In summary, we established a robust, highly integrated, and user‐friendly BBB model platform that can be used to recapitulate barrier functions and to investigate rapid variations of the endothelial layer in response to external insults. Using the BBB platform to mimic cerebral ischemia, the model can contribute to elucidating the mechanism involved in barrier disruption, which will facilitate the discovery of BBB stabilizers to reduce brain edema and neurological damage. In addition, the developed BBB platform provides a tool for the development of therapeutic agents for brain and BBB‐related diseases. The high level of tightness of the BBB renders the developed system a suitable in vitro tool for screening novel therapeutic compounds and strategies for BBB crossing, a major roadblock in the development of compounds for CNS diseases. Moreover, the combination of an open‐microfluidic, hanging‐drop BBB platform will provide the possibility of easily integrating preformed brain‐disease tissue models into the system to investigate both, the barrier permeability to candidate compounds as well as compound efficacy on the target tissue.

5. Experimental Section

Platform Fabrication

The multilayer microfluidic device was designed by using Inventor software (Autodesk, München, Germany). The device featured: one PDMS (Sylgard 184, Dow Corning Corp., Midland, MI) microchannel layer that was plasma bonded (PDC‐002, Harrick Plasma, New York, USA) to a 1.5# glass coverslip, which had been patterned with ITO electrodes (glass–ITO, 30–60 Ω, Diamond Coatings, West Midlands, UK); a semipermeable PET membrane with a pore size of 0.4 µm and a thickness of 12 µm (it4ip, Louvain‐la‐Neuve, Belgium); one PDMS interlayer; a platinum‐patterned PET (Sigma‐Aldrich, Buchs, Switzerland) electrode layer; a PDMS hanging‐drop and medium‐reservoir layer. As it is difficult to completely remove the hydrogel and cells from the microfluidic channel and brain compartment, this study opted for disposing off the devices after use. Detailed information on the platform fabrication and assembly is reported in the Supporting Information.

Cell Culture

Human cerebral microvascular endothelial cells (hCMEC/D3, Tebu‐Bio GmbH, Offenbach, Germany) were cultured in Endothelial Growth Medium (EGM‐2, Lonza, Basel, Switzerland) in a cell‐culture flask, which was previously coated with 150 µg mL⁻¹ collagen type I (collagen I, Roche, Basel, Switzerland). All experiments were performed with hCMEC/D3 (ECs) between passage numbers 36 and 39. HAs (ScienCell, Carlsbad, USA) and HPs (ScienCell, Carlsbad, USA) were cultured in 20 µg mL⁻¹ poly‐l‐lysine (PLL, Sigma‐Aldrich, Buchs, Switzerland) coated flasks and maintained in HAM (ScienCell, Carlsbad, USA) and HPM (ScienCell, Carlsbad, USA), respectively. The HAs and HPs were used at passage numbers 3–6. All cells were maintained at 37 °C and 5% CO₂ inside a cell‐culture incubator. The medium was replaced every 2 d. HAs and HPs were detached using 0.05% trypsin/EDTA (Gibco, Thermofisher Scientific, Reinach, Switzerland) and hCMEC/D3 were detached using 0.25% trypsin/EDTA (Gibco, Thermofisher Scientific, Reinach, Switzerland).

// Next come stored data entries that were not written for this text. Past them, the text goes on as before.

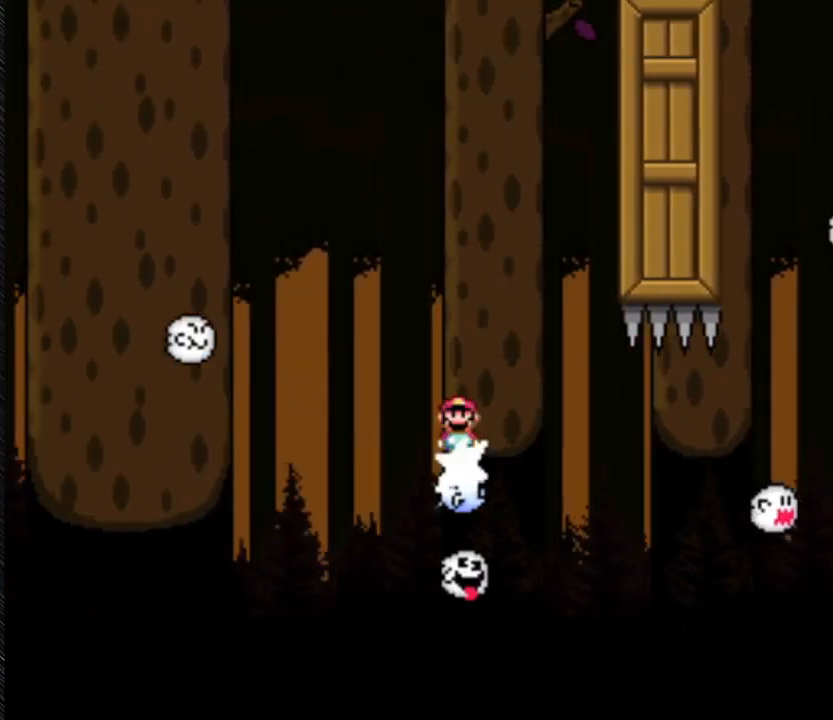
{"buttons": ["Y"], "events": []}
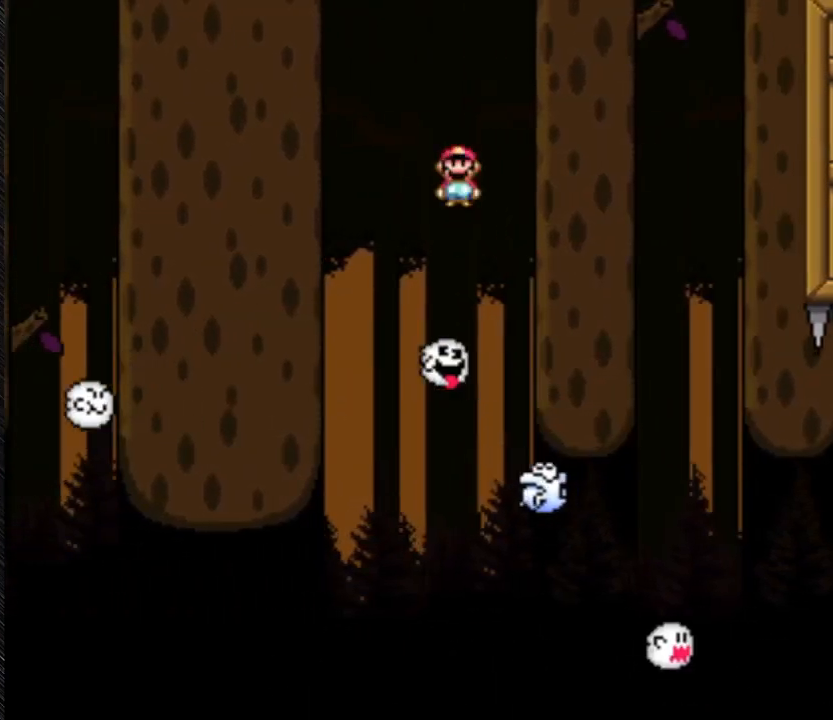
{"buttons": ["A", "Y"], "events": [[133, "A", "down"], [133, "DPAD_RIGHT", "down"], [333, "DPAD_RIGHT", "up"]]}
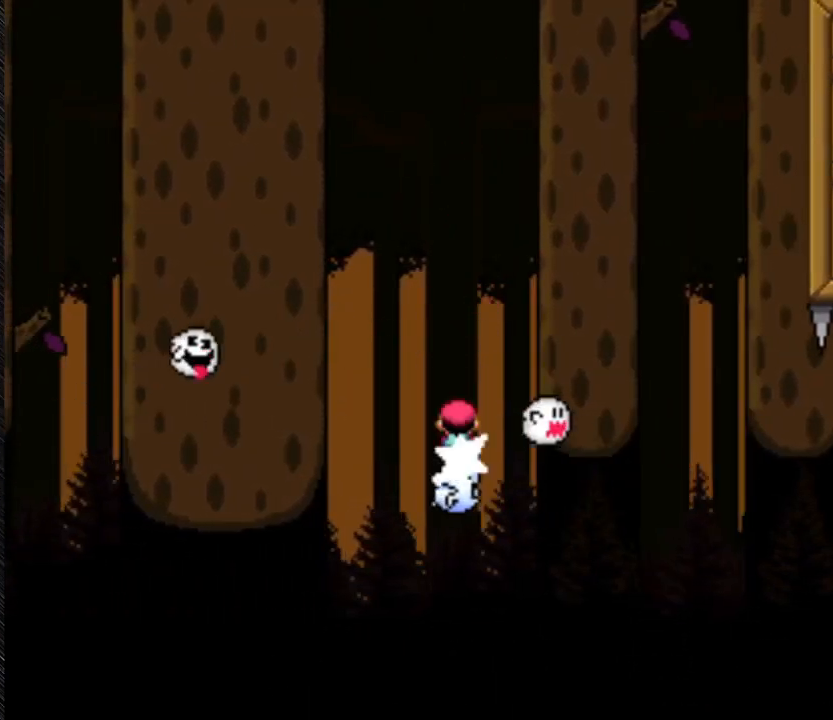
{"buttons": ["Y"], "events": [[67, "A", "up"], [67, "DPAD_LEFT", "down"], [333, "DPAD_LEFT", "up"]]}
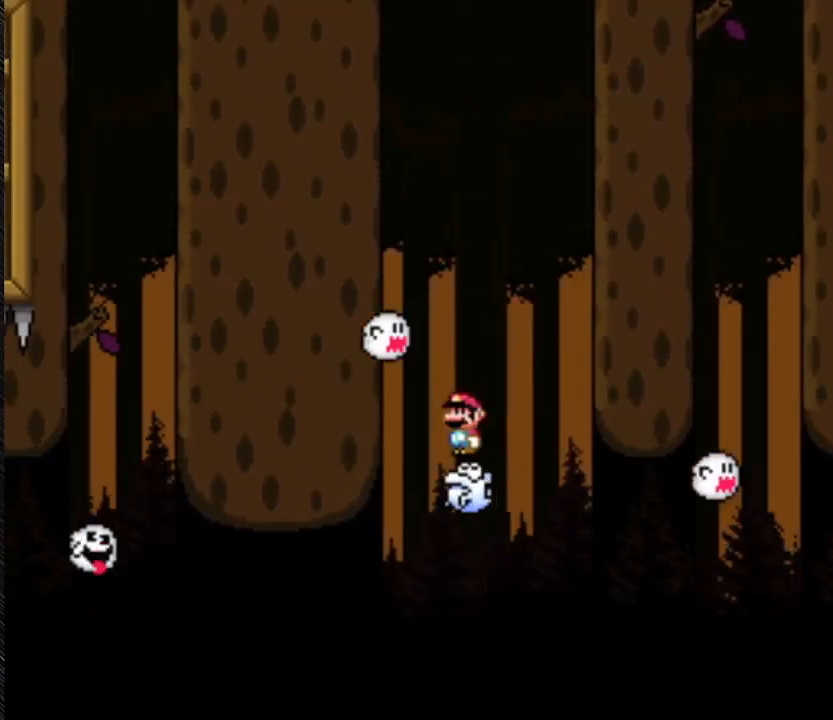
{"buttons": ["Y"], "events": [[33, "DPAD_RIGHT", "down"], [333, "DPAD_RIGHT", "up"]]}
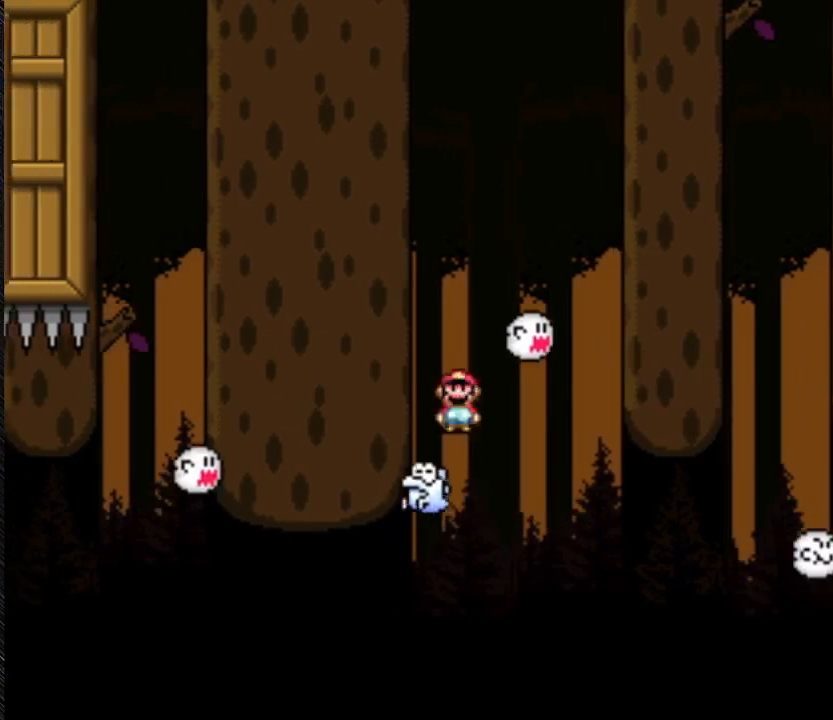
{"buttons": ["Y"], "events": []}
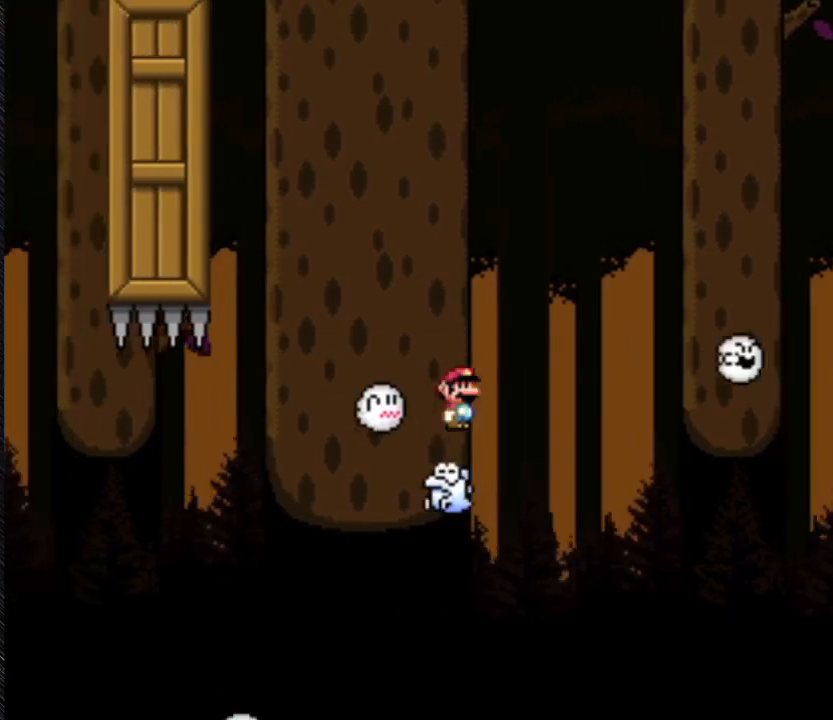
{"buttons": ["Y"], "events": []}
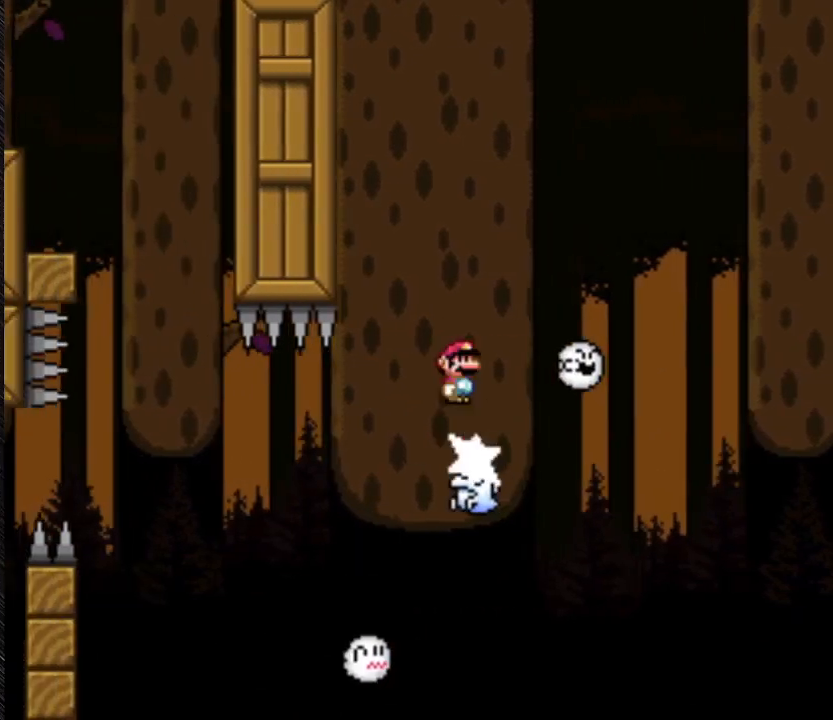
{"buttons": ["A", "Y", "DPAD_LEFT"], "events": [[300, "A", "down"], [300, "DPAD_LEFT", "down"]]}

For barrier formation, EGM‐2 without VEGF was used, as VEGF was shown to increase the permeability of endothelial cell monolayers.

The viability of the different cell models under different medium conditions was quantified using a Cell Counting Kit‐8 assay (CCK‐8, Sigma‐Aldrich, Buchs, Switzerland). ECs, HAs, and HPs were seeded in VEGF‐free EGM‐2, HAM, and HPM, respectively, in a collagen I‐ or PLL‐coated 96‐well plate at a density of 1 × 10⁴ cells/well. After 48 h of culturing under the respective medium and coating conditions, the medium of six wells of each cell type was changed to the EAPM mixture (VEGF‐free EGM‐2:HAM:HPM = 1:1:1, 2% FBS). After 96 h of culturing, 10 µL of CCK‐8 reagent were added to each well and incubated in a well plate for 4 h in a cell culture incubator. The optical absorbance of each sample at 450 nm was measured using a Tecan plate reader (Infinite M1000 PRO, Tecan Trading AG, Männedorf, Switzerland).

Cell Culture in the Device

At day ‐3, the microfluidic devices were sterilized by exposure to ultraviolet (UV) light for 30 min and mounted into the holder and assembled with the PCB. The microchannel and the brain compartment of each chip were coated with 500 µg mL⁻¹ PLL for 2 h in a cell‐culture incubator to improve the adhesion of the hydrogel in the compartments and to promote cell attachment on the porous membrane. The PLL solution was then removed, and the channels and compartments were rinsed with and stored in DI water.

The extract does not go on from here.